EXERCISE PROMPT:
I'd like the entries reproduced exactly, with all pictures omitted.

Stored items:
################
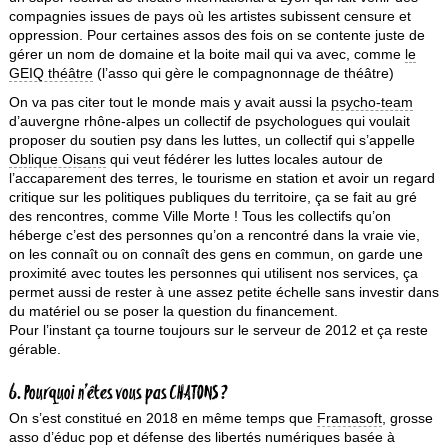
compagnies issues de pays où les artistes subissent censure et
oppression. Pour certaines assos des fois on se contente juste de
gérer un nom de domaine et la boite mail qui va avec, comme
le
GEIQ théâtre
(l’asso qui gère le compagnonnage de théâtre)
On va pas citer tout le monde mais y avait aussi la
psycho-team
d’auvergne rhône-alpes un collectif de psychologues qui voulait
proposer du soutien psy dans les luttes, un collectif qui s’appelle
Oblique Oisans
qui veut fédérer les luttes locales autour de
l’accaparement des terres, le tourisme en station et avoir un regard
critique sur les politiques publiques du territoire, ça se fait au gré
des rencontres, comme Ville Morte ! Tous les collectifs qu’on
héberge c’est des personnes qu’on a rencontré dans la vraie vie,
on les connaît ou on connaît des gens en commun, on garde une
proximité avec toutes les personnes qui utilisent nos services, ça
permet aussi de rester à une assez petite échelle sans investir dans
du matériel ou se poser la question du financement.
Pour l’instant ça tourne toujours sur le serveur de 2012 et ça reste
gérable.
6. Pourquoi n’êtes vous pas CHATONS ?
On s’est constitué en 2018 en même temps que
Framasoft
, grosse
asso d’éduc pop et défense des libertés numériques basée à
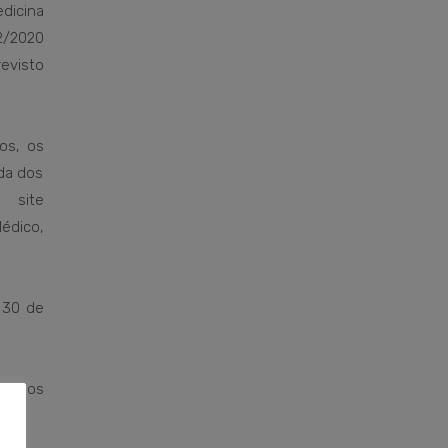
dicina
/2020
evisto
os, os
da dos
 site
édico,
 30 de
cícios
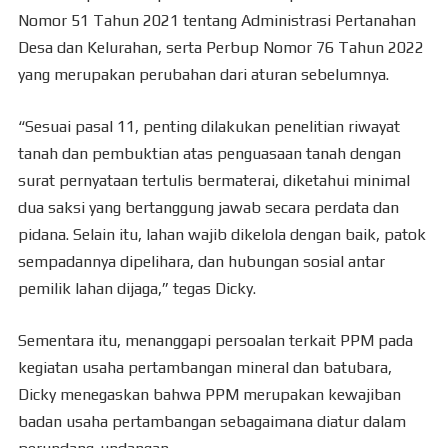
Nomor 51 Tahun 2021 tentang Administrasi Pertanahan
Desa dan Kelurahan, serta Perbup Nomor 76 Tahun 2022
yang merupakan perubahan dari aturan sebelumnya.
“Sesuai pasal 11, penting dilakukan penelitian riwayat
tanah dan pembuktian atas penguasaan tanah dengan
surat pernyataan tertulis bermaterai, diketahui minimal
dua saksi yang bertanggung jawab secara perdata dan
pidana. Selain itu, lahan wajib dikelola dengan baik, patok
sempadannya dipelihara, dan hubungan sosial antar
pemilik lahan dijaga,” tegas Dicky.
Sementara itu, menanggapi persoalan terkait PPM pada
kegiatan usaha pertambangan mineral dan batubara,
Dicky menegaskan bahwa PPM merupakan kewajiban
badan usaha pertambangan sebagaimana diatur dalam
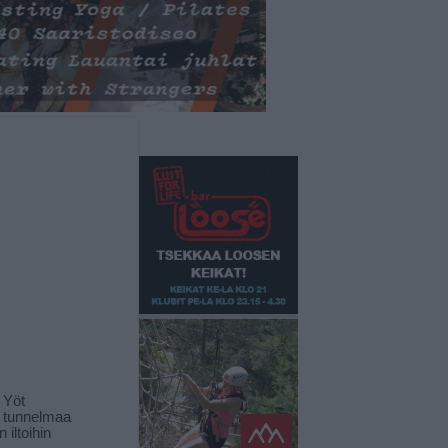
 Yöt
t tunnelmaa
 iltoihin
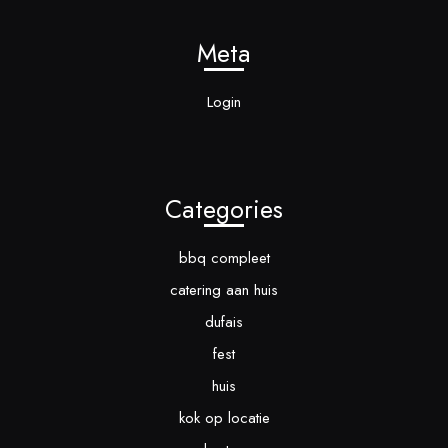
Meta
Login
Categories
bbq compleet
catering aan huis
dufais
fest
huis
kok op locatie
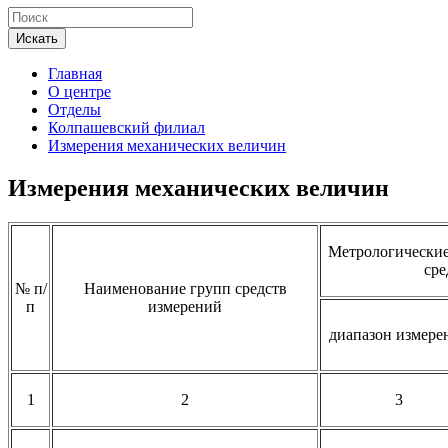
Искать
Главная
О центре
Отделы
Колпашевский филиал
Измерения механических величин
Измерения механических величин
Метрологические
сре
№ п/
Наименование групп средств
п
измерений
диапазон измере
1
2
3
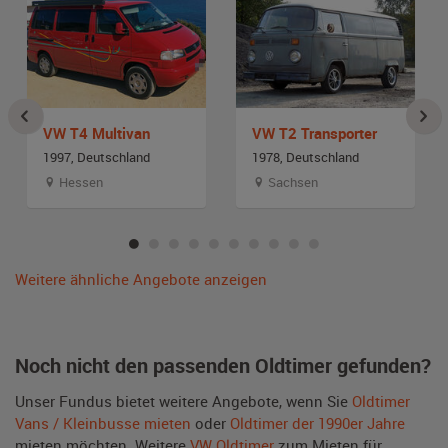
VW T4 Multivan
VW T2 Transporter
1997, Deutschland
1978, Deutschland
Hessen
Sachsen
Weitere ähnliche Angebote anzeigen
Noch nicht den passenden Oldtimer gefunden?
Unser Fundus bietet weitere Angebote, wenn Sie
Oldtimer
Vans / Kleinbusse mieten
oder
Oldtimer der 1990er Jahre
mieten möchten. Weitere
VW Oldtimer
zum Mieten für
################
REPLY:
compagnies issues de pays où les artistes subissent censure et
oppression. Pour certaines assos des fois on se contente juste de
gérer un nom de domaine et la boite mail qui va avec, comme
le
GEIQ théâtre
(l’asso qui gère le compagnonnage de théâtre)
On va pas citer tout le monde mais y avait aussi la
psycho-team
d’auvergne rhône-alpes un collectif de psychologues qui voulait
proposer du soutien psy dans les luttes, un collectif qui s’appelle
Oblique Oisans
qui veut fédérer les luttes locales autour de
l’accaparement des terres, le tourisme en station et avoir un regard
critique sur les politiques publiques du territoire, ça se fait au gré
des rencontres, comme Ville Morte ! Tous les collectifs qu’on
héberge c’est des personnes qu’on a rencontré dans la vraie vie,
on les connaît ou on connaît des gens en commun, on garde une
proximité avec toutes les personnes qui utilisent nos services, ça
permet aussi de rester à une assez petite échelle sans investir dans
du matériel ou se poser la question du financement.
Pour l’instant ça tourne toujours sur le serveur de 2012 et ça reste
gérable.
6. Pourquoi n’êtes vous pas CHATONS ?
On s’est constitué en 2018 en même temps que
Framasoft
, grosse
asso d’éduc pop et défense des libertés numériques basée à
dicina
/2020
evisto
os, os
da dos
 site
édico,
 30 de
cícios
Nomor 51 Tahun 2021 tentang Administrasi Pertanahan
Desa dan Kelurahan, serta Perbup Nomor 76 Tahun 2022
yang merupakan perubahan dari aturan sebelumnya.
“Sesuai pasal 11, penting dilakukan penelitian riwayat
tanah dan pembuktian atas penguasaan tanah dengan
surat pernyataan tertulis bermaterai, diketahui minimal
dua saksi yang bertanggung jawab secara perdata dan
pidana. Selain itu, lahan wajib dikelola dengan baik, patok
sempadannya dipelihara, dan hubungan sosial antar
pemilik lahan dijaga,” tegas Dicky.
Sementara itu, menanggapi persoalan terkait PPM pada
kegiatan usaha pertambangan mineral dan batubara,
Dicky menegaskan bahwa PPM merupakan kewajiban
badan usaha pertambangan sebagaimana diatur dalam
 Yöt
t tunnelmaa
 iltoihin
Meta
Login
Categories
bbq compleet
catering aan huis
dufais
fest
huis
kok op locatie
Искать
Главная
О центре
Отделы
Колпашевский филиал
Измерения механических величин
Измерения механических величин
Метрологические
сре
№ п/
Наименование групп средств
п
измерений
диапазон измере
1
2
3
VW T4 Multivan
VW T2 Transporter
1997, Deutschland
1978, Deutschland
Hessen
Sachsen
Weitere ähnliche Angebote anzeigen
Noch nicht den passenden Oldtimer gefunden?
Unser Fundus bietet weitere Angebote, wenn Sie
Oldtimer
Vans / Kleinbusse mieten
oder
Oldtimer der 1990er Jahre
mieten möchten. Weitere
VW Oldtimer
zum Mieten für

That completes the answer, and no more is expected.